==== 抜粋

今回は、「成人期広汎性発達障害の自殺再企図防止について」です。

我々の作成した論文より一部抜粋して記載しています。救命救急センターに搬送された成人期広汎性発達障害自殺企図例のケーススタディが元になっています。

広汎性発達障害(Pervasive Developmental Disorder:PDD)が世間に広く知られるようになりましたが,その概念が普及する以前はPDDの特性を有していた子どもは専門の医療機関に受診することなく成人まで成長しそのまま社会に出ていたと考えられます。
特に知的な遅れのないPDDの場合は,一見すると定型発達者と変わらないため見過ごされている可能性が高いと思われます。その中にはPDDの対人相互性の障害により対人関係でのトラブルを繰り返し友人だけでなく家族にも理解されず,十分な支援を受けられずに成人している者も大勢いると考えられます。特に自殺企図で搬送される患者の中には,PDDの特性ゆえに友人や家族との関係や仕事上の対人関係で悩み自殺企図に至ったケースが少なからず存在しています。そのような症例では,繰り返す対人関係や仕事上の失敗体験のために自己評価が下がっていること,本人の病識が乏しいこと,そして周囲の支援が得られにくいこと,などの点から外来での治療に結びつけることが困難であることが少なくありません。
 
救急外来に自殺企図で搬送される患者の中にはPDDの特性を持った患者が数多く存在しています。精神遅滞の合併のないPDDの特徴を有する患者は,幼少期から対人相互性の問題を抱えていても学校での成績は普通であり通常学級に在籍し,医療機関に一度も受診することなく成人し社会に出ている場合があります。しかし彼らはそれまでの生育歴の中で定型発達者と比べて対人関係に悩んでいる場合が多く,対人的なコミュニケーションでの失敗体験の連続によりストレス耐性が低く,悲観的で自己評価が低く容易に不適応に陥りやすくなっていることが多いと考えられます。また,自殺企図に至ったPDD例は対人相互性の問題により社会の中だけでなく家庭内でも不適応を起こし続け,ついには家族との関係がこじれてしまっていることも少なくありません。不適応を起こした際に友人や家族のサポートが受けられないため自殺企図に至ってしまう可能性も高くなると考えられます。さらにPDD患者は想像力の障害から自殺企図によって自分や周囲に生じる結果を想像することが困難であり,その結果,自殺に対しての抑止力が定型発達者と比べて劣っている可能性があります。現在,成人のPDDの自殺企図患者の再企図防止について確立された方法はなく,成人のPDDの自殺の疫学研究もほとんど行われていません。しかし,実際には自殺企図患者の中には基盤にPDDを持つものの診断されずにきた人たちが数多く存在していると考えられます。

========
==== 記録データ

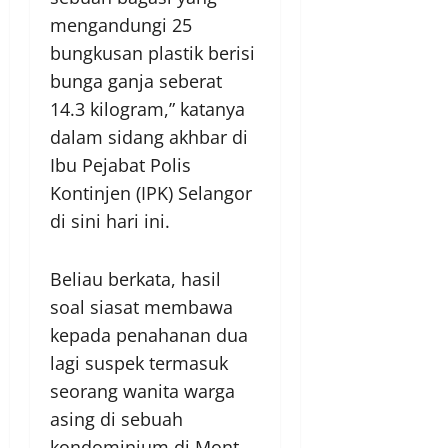
mengandungi 25
bungkusan plastik berisi
bunga ganja seberat
14.3 kilogram,” katanya
dalam sidang akhbar di
Ibu Pejabat Polis
Kontinjen (IPK) Selangor
di sini hari ini.
Beliau berkata, hasil
soal siasat membawa
kepada penahanan dua
lagi suspek termasuk
seorang wanita warga
asing di sebuah
kondominium di Mont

========

## [課題 1]
成人期広汎性発達障害についての抜粋では、成人のPDDの自殺企図患者の再企図防止は現在どのような状況だと述べていますか。
## [課題 2]
成人期広汎性発達障害についての抜粋にある次の一文を英語に訳してください。「特に知的な遅れのないPDDの場合は,一見すると定型発達者と変わらないため見過ごされている可能性が高いと思われます。」
## [課題 3]
成人期広汎性発達障害の自殺再企図防止についての抜粋を、最後の文の後から書き継いでください。

## [解答 1]
確立された方法はなく、成人のPDDの自殺の疫学研究もほとんど行われていない状況です。

## [解答 2]
Especially in cases of PDD without intellectual delay, it seems highly likely that the condition has been overlooked, because at first glance these individuals appear no different from typically developing people.

## [解答 3]
 自殺企図で受診する患者の中にはPDDによる対人相互性の問題,社会性の問題,想像力の問題,そして柔軟性の欠如や衝動性の制御の困難さなどの様々な理由により不適応を起こし,うつ状態を呈したりパニック発作や不眠などの精神症状を呈し既に内服治療を受けている患者が少なからず存在します。そしてその患者のほとんどがPDDについて診断されていないのが現状です。実際には成人してから不適応を起こしたPDD患者の全例で母親を呼び生育歴を聴取することは現実的ではなく,PDDであろうとなかろうと処方内容に大きな変わりはないことも事実だと思います。またPDDの概念が普及したため,あまりにも広範囲にPDDを捉えるようになっていることも否定できません。しかしPDDの診断が広範であるからこそ,それぞれが抱えている問題もさまざまであり,個々の特性を理解しそれに応じたアプローチをすることで自殺再企図防止につながる可能性があると思います。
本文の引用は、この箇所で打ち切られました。